This issue of Genetics and Clinical Genomics brings together a collection of studies that, although diverse in scope—from thrombotic risk to ultra-rare syndromes and oncogenomics—converge on a central theme: the urgent need to contextualize genomic medicine within real populations, with real limitations and concrete clinical dilemmas.
At the core of this issue lies a question that continues to challenge our discipline: how rapidly are we implementing precision medicine, and when will therapies become available for our patients within their specific genetic context?
The Myth of the Universality of Genetic Risk
The study on thrombophilic variants—specifically Factor V Leiden, prothrombin G20210A, and the C677T variant of the MTHFR gene—offers a critical reminder: genetic risk is not universally transferable across populations.
While Factor V Leiden and the prothrombin variant showed an association with increased thrombotic risk in the Panamanian cohort, the absence of association with MTHFR C677T highlights a persistent issue in clinical genomics: the excessive extrapolation of findings derived primarily from populations in other regions.
This is not merely an academic concern; it has direct clinical consequences. The data presented in this issue reinforce the need to validate genetic markers in regional contexts before integrating them into diagnostic algorithms.
In this sense, precision medicine must progressively evolve into a medicine tailored to specific populations within their genetic context.
The Diagnostic Power and Responsibility of Genomics
The clinical case of Costello syndrome, driven by a pathogenic variant in the HRAS gene, exemplifies the transformative role of genomic sequencing in modern diagnosis. When conventional cytogenetics fails to reveal the patient’s true diagnosis—as occurred in this case—whole-exome sequencing ceases to be an option and becomes an ethical imperative.
However, this power carries additional responsibilities. The identification of a pathogenic variant is not the endpoint; it marks the beginning of a chain of clinical actions, prognostic considerations, and long-term follow-up strategies. In RASopathies such as Costello syndrome, where oncological risk is inherent, genomic diagnosis requires structured surveillance systems that many healthcare settings are not yet prepared to provide.
The question that then emerges is:
How long will it take for new therapeutic capabilities to match the rapidly expanding diagnostic capacity?
Oncogenomics and the Fragmented Landscape of Risk
The study on ovarian cancer in Mexican women highlights the significant impact of BRCA1 variants, particularly in the region known as the ovarian cancer cluster region (OCCR). The high prevalence of pathogenic variants in a relatively small cohort is notable, but equally important are the nuances: young patients without family history, variants of uncertain significance, and structural rearrangements.

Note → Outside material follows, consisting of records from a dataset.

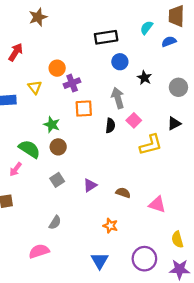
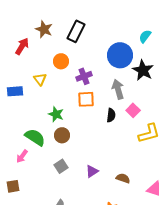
brown star: (38, 17) -> (44, 29), moved, turned -30
cyan semicircle: (147, 28) -> (145, 36), moved
black rectangle: (106, 37) -> (76, 31), moved, turned -55
blue circle: (120, 62) -> (120, 55), size x1.6
black star: (144, 78) -> (143, 70), size x1.5
purple cross: (72, 83) -> (84, 76), moved

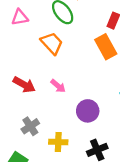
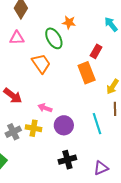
pink arrow: (58, 86) -> (45, 108), moved, turned 152
yellow cross: (58, 142) -> (34, 128), moved

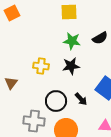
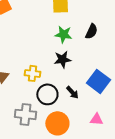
black semicircle: (100, 38) -> (91, 31), turned -35
yellow cross: (41, 66) -> (32, 73), moved

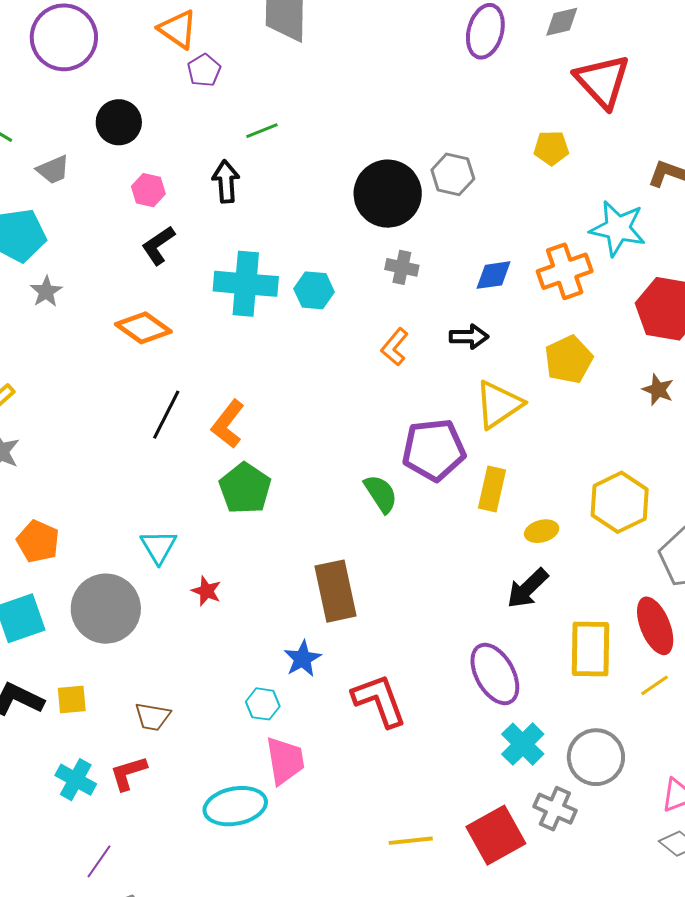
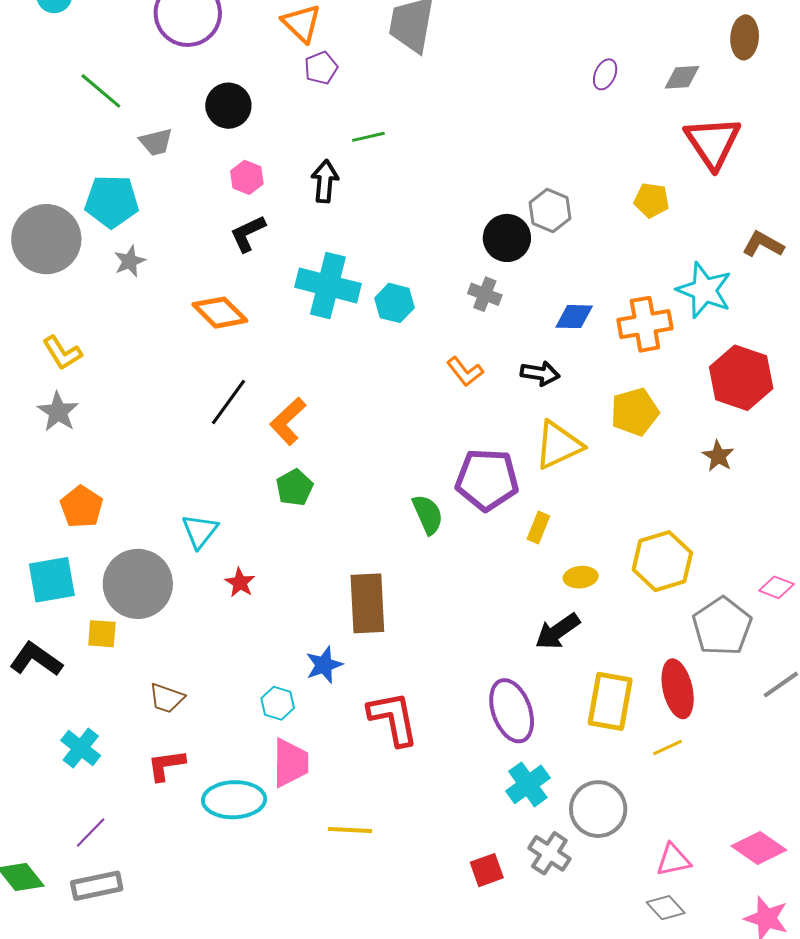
purple ellipse: (485, 31) -> (605, 74), size x0.6
black circle: (388, 194) -> (507, 238), moved, size x0.7
orange L-shape: (395, 347) -> (465, 372), turned -87
green pentagon: (245, 488) -> (295, 488), size x0.7
yellow rectangle: (492, 489) -> (538, 528), size x0.7
yellow square: (72, 699) -> (102, 634), moved
red L-shape: (128, 773) -> (166, 765), moved
red square: (496, 835) -> (487, 870), size x0.6
yellow line: (411, 841) -> (350, 830), moved

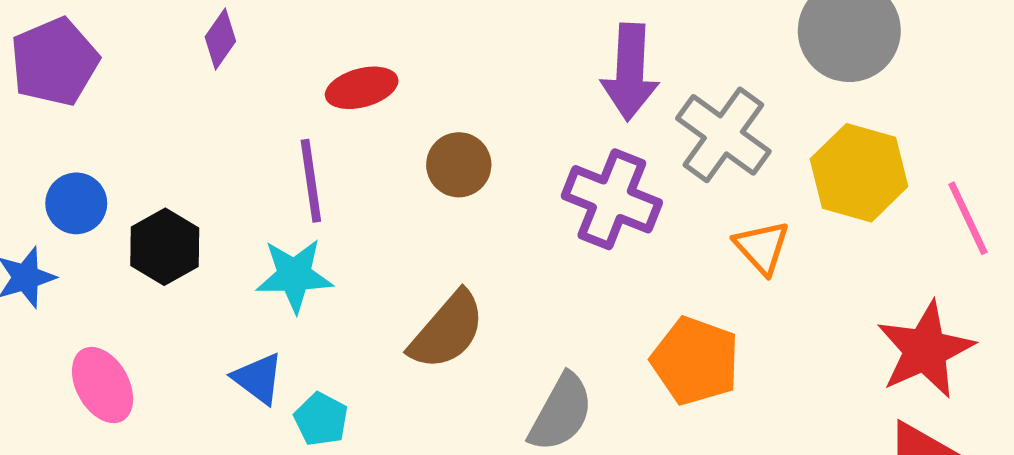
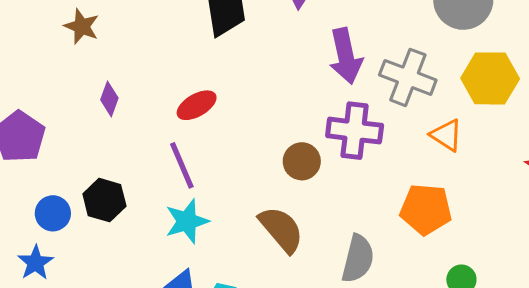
brown circle: (459, 165) -> (302, 161), moved
black hexagon: (165, 247) -> (104, 200), moved
brown semicircle: (447, 331) -> (281, 229), turned -66

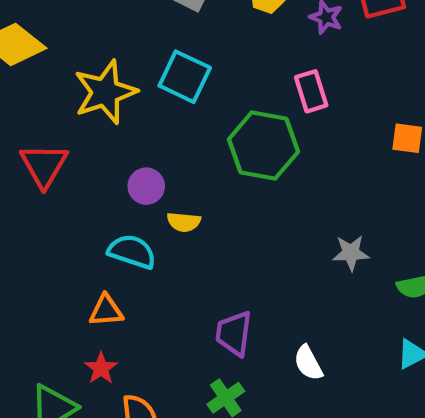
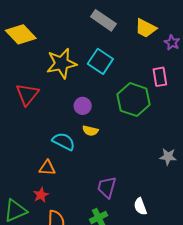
purple circle: (146, 186) -> (83, 106), moved

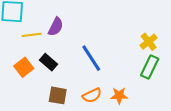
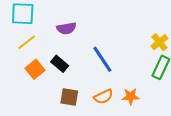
purple semicircle: (56, 27) -> (66, 28), turned 54
yellow line: (32, 35) -> (27, 42), moved, turned -30

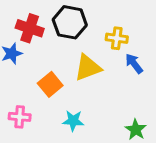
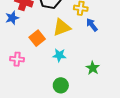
cyan star: (73, 121) -> (59, 55), moved

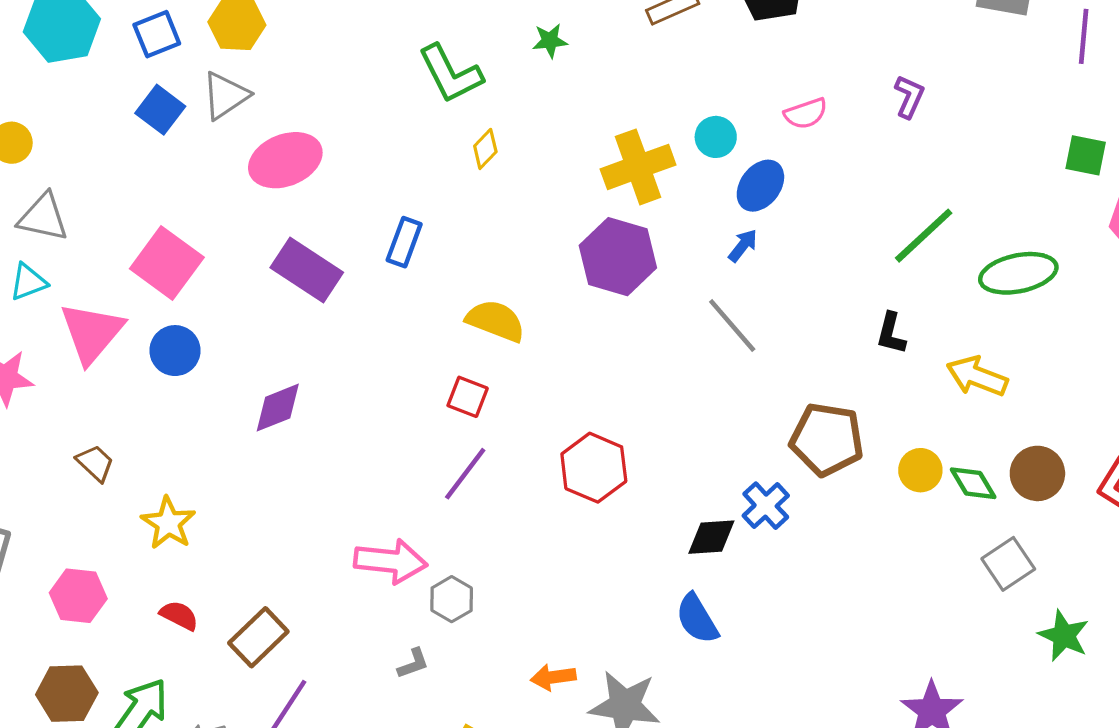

These findings challenge traditional paradigms of hereditary risk assessment, which rely heavily on family history. They also underscore the importance of integrating molecular data into early detection strategies, especially in malignancies such as high-grade serous carcinoma, where clinical presentation is often late and nonspecific.
In this context, genomics is not only diagnostic—it is predictive, preventive, and profoundly disruptive to traditional clinical workflows.
Structural Variation: An Unfinished Story
Reports on craniofacial microsomia, Cat-eye syndrome, and 22q11.2 deletion remind us that not all genomic variation is captured by sequencing. Structural chromosomal alterations—duplications, deletions, and complex rearrangements—continue to represent a diagnostic frontier, requiring multiple technologies that are not always available within our healthcare systems.
Phenotypic overlap among different syndromes and the reliance on cytogenetic confirmation highlight a critical gap: access. In many regions, the tools necessary to distinguish between clinically similar but genetically distinct conditions are simply not available.
This raises a broader issue of equity in genomic medicine that is gradually being addressed. The implementation of molecular technologies is already established in developed countries, while new advances are increasingly evident in emerging regions such as Latin America. Continued implementation will ensure that precision medicine does not remain a privilege, but rather becomes a standard of care.
Toward a More Coherent Genomic Future
Taken together, the studies in this issue illustrate a field in transition. We are moving from gene discovery to gene interpretation, from isolated findings to integrated systems, and from theoretical precision to practical implementation.
However, several challenges remain:
- Population specificity vs. global generalization
- Diagnostic capacity vs. clinical preparedness
- Technological advancement vs. equitable access
- Variant detection vs. variant interpretation
Addressing these tensions will define the next decade of clinical genomics.
Final Reflection
If there is a unifying message in this issue, it is this: our region is advancing in molecular diagnostics, alongside the continuous training of our professionals. Contributions such as those presented in this issue demonstrate our growing capabilities and our commitment to democratizing precision medicine so that it becomes accessible to our population. We remain optimistic that we will also be able to implement new therapies, allowing us not only to diagnose but also to reduce the suffering of our patients.